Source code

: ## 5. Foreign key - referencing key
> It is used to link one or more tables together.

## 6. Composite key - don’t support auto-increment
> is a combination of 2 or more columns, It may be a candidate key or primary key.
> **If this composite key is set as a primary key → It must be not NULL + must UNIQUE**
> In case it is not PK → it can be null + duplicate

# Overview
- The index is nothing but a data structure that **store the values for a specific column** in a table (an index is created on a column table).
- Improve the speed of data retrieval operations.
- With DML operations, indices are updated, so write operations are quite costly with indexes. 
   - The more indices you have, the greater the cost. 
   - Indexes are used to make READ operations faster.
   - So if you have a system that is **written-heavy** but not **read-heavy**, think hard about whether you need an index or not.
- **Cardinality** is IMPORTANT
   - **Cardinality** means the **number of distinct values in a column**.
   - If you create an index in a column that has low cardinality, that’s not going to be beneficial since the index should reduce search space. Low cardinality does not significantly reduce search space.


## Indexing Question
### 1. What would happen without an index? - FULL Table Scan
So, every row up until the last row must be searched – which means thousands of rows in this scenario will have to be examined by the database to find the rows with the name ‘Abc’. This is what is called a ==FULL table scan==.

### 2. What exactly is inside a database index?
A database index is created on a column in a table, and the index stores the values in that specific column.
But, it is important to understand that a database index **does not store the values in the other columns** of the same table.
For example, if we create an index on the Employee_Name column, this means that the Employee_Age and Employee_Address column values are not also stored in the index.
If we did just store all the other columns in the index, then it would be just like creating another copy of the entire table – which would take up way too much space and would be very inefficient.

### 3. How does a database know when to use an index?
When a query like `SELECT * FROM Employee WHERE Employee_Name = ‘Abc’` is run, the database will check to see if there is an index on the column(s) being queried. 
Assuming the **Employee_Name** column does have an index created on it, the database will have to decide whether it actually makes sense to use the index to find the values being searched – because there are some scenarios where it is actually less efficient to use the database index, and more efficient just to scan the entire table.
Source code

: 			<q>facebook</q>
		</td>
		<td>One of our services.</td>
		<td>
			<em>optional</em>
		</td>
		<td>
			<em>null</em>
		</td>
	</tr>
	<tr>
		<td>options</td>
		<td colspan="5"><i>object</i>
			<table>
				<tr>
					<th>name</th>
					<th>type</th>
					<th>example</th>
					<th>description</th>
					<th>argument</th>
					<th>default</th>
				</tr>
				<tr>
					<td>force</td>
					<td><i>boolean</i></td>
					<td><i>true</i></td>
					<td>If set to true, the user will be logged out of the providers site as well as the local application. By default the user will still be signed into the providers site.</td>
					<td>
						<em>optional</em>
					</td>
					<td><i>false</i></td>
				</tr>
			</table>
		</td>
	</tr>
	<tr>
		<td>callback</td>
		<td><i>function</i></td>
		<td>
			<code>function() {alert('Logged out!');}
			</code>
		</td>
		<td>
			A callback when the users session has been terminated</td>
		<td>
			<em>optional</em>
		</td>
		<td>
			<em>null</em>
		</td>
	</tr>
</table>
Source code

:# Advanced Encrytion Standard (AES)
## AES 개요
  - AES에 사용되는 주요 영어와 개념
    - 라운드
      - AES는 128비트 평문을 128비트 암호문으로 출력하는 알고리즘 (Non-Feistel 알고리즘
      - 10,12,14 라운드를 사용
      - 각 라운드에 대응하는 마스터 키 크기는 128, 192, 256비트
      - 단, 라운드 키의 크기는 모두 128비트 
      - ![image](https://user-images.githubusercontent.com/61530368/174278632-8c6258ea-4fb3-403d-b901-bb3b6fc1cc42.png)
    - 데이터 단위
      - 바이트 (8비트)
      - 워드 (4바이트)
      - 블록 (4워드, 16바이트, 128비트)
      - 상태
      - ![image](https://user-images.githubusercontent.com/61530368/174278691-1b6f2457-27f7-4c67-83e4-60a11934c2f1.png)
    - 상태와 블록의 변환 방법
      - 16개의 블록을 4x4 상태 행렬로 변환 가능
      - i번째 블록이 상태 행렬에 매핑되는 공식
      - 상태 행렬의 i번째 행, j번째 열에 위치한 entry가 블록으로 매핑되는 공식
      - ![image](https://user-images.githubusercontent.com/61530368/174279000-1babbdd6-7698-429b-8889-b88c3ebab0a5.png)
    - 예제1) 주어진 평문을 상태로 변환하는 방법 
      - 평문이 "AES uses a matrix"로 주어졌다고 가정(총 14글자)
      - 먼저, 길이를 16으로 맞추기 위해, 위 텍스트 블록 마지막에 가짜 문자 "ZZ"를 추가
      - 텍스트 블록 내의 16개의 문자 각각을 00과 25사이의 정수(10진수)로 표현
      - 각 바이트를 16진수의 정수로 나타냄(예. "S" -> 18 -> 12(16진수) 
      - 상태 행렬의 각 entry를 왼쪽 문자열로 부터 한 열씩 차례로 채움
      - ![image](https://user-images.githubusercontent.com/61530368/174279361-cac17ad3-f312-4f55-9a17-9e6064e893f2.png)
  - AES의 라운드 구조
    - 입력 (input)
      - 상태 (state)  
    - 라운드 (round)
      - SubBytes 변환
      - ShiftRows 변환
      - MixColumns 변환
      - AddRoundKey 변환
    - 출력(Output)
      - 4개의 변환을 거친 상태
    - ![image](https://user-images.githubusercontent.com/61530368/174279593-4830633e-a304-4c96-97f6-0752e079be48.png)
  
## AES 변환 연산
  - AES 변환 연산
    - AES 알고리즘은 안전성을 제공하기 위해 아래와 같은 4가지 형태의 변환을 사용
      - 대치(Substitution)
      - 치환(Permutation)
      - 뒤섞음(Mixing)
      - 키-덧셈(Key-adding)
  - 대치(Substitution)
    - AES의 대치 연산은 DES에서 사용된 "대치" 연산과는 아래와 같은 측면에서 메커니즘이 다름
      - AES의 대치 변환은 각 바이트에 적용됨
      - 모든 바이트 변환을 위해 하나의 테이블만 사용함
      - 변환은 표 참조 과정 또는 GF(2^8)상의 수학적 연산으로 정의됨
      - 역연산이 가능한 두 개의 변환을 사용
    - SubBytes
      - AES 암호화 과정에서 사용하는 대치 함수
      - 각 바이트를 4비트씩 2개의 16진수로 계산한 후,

▶ **HOW TO COMPLETE THIS TASK**
Having read the entries above, repeat them exactly.

▶ **SOLUTION TO THIS PROBLEM**
Source code

: ## 5. Foreign key - referencing key
> It is used to link one or more tables together.

## 6. Composite key - don’t support auto-increment
> is a combination of 2 or more columns, It may be a candidate key or primary key.
> **If this composite key is set as a primary key → It must be not NULL + must UNIQUE**
> In case it is not PK → it can be null + duplicate

# Overview
- The index is nothing but a data structure that **store the values for a specific column** in a table (an index is created on a column table).
- Improve the speed of data retrieval operations.
- With DML operations, indices are updated, so write operations are quite costly with indexes. 
   - The more indices you have, the greater the cost. 
   - Indexes are used to make READ operations faster.
   - So if you have a system that is **written-heavy** but not **read-heavy**, think hard about whether you need an index or not.
- **Cardinality** is IMPORTANT
   - **Cardinality** means the **number of distinct values in a column**.
   - If you create an index in a column that has low cardinality, that’s not going to be beneficial since the index should reduce search space. Low cardinality does not significantly reduce search space.


## Indexing Question
### 1. What would happen without an index? - FULL Table Scan
So, every row up until the last row must be searched – which means thousands of rows in this scenario will have to be examined by the database to find the rows with the name ‘Abc’. This is what is called a ==FULL table scan==.

### 2. What exactly is inside a database index?
A database index is created on a column in a table, and the index stores the values in that specific column.
But, it is important to understand that a database index **does not store the values in the other columns** of the same table.
For example, if we create an index on the Employee_Name column, this means that the Employee_Age and Employee_Address column values are not also stored in the index.
If we did just store all the other columns in the index, then it would be just like creating another copy of the entire table – which would take up way too much space and would be very inefficient.

### 3. How does a database know when to use an index?
When a query like `SELECT * FROM Employee WHERE Employee_Name = ‘Abc’` is run, the database will check to see if there is an index on the column(s) being queried. 
Assuming the **Employee_Name** column does have an index created on it, the database will have to decide whether it actually makes sense to use the index to find the values being searched – because there are some scenarios where it is actually less efficient to use the database index, and more efficient just to scan the entire table.
Source code

: 			<q>facebook</q>
		</td>
		<td>One of our services.</td>
		<td>
			<em>optional</em>
		</td>
		<td>
			<em>null</em>
		</td>
	</tr>
	<tr>
		<td>options</td>
		<td colspan="5"><i>object</i>
			<table>
				<tr>
					<th>name</th>
					<th>type</th>
					<th>example</th>
					<th>description</th>
					<th>argument</th>
					<th>default</th>
				</tr>
				<tr>
					<td>force</td>
					<td><i>boolean</i></td>
					<td><i>true</i></td>
					<td>If set to true, the user will be logged out of the providers site as well as the local application. By default the user will still be signed into the providers site.</td>
					<td>
						<em>optional</em>
					</td>
					<td><i>false</i></td>
				</tr>
			</table>
		</td>
	</tr>
	<tr>
		<td>callback</td>
		<td><i>function</i></td>
		<td>
			<code>function() {alert('Logged out!');}
			</code>
		</td>
		<td>
			A callback when the users session has been terminated</td>
		<td>
			<em>optional</em>
		</td>
		<td>
			<em>null</em>
		</td>
	</tr>
</table>
Source code

:# Advanced Encrytion Standard (AES)
## AES 개요
  - AES에 사용되는 주요 영어와 개념
    - 라운드
      - AES는 128비트 평문을 128비트 암호문으로 출력하는 알고리즘 (Non-Feistel 알고리즘
      - 10,12,14 라운드를 사용
      - 각 라운드에 대응하는 마스터 키 크기는 128, 192, 256비트
      - 단, 라운드 키의 크기는 모두 128비트 
      - ![image](https://user-images.githubusercontent.com/61530368/174278632-8c6258ea-4fb3-403d-b901-bb3b6fc1cc42.png)
    - 데이터 단위
      - 바이트 (8비트)
      - 워드 (4바이트)
      - 블록 (4워드, 16바이트, 128비트)
      - 상태
      - ![image](https://user-images.githubusercontent.com/61530368/174278691-1b6f2457-27f7-4c67-83e4-60a11934c2f1.png)
    - 상태와 블록의 변환 방법
      - 16개의 블록을 4x4 상태 행렬로 변환 가능
      - i번째 블록이 상태 행렬에 매핑되는 공식
      - 상태 행렬의 i번째 행, j번째 열에 위치한 entry가 블록으로 매핑되는 공식
      - ![image](https://user-images.githubusercontent.com/61530368/174279000-1babbdd6-7698-429b-8889-b88c3ebab0a5.png)
    - 예제1) 주어진 평문을 상태로 변환하는 방법 
      - 평문이 "AES uses a matrix"로 주어졌다고 가정(총 14글자)
      - 먼저, 길이를 16으로 맞추기 위해, 위 텍스트 블록 마지막에 가짜 문자 "ZZ"를 추가
      - 텍스트 블록 내의 16개의 문자 각각을 00과 25사이의 정수(10진수)로 표현
      - 각 바이트를 16진수의 정수로 나타냄(예. "S" -> 18 -> 12(16진수) 
      - 상태 행렬의 각 entry를 왼쪽 문자열로 부터 한 열씩 차례로 채움
      - ![image](https://user-images.githubusercontent.com/61530368/174279361-cac17ad3-f312-4f55-9a17-9e6064e893f2.png)
  - AES의 라운드 구조
    - 입력 (input)
      - 상태 (state)  
    - 라운드 (round)
      - SubBytes 변환
      - ShiftRows 변환
      - MixColumns 변환
      - AddRoundKey 변환
    - 출력(Output)
      - 4개의 변환을 거친 상태
    - ![image](https://user-images.githubusercontent.com/61530368/174279593-4830633e-a304-4c96-97f6-0752e079be48.png)
  
## AES 변환 연산
  - AES 변환 연산
    - AES 알고리즘은 안전성을 제공하기 위해 아래와 같은 4가지 형태의 변환을 사용
      - 대치(Substitution)
      - 치환(Permutation)
      - 뒤섞음(Mixing)
      - 키-덧셈(Key-adding)
  - 대치(Substitution)
    - AES의 대치 연산은 DES에서 사용된 "대치" 연산과는 아래와 같은 측면에서 메커니즘이 다름
      - AES의 대치 변환은 각 바이트에 적용됨
      - 모든 바이트 변환을 위해 하나의 테이블만 사용함
      - 변환은 표 참조 과정 또는 GF(2^8)상의 수학적 연산으로 정의됨
      - 역연산이 가능한 두 개의 변환을 사용
    - SubBytes
      - AES 암호화 과정에서 사용하는 대치 함수
      - 각 바이트를 4비트씩 2개의 16진수로 계산한 후,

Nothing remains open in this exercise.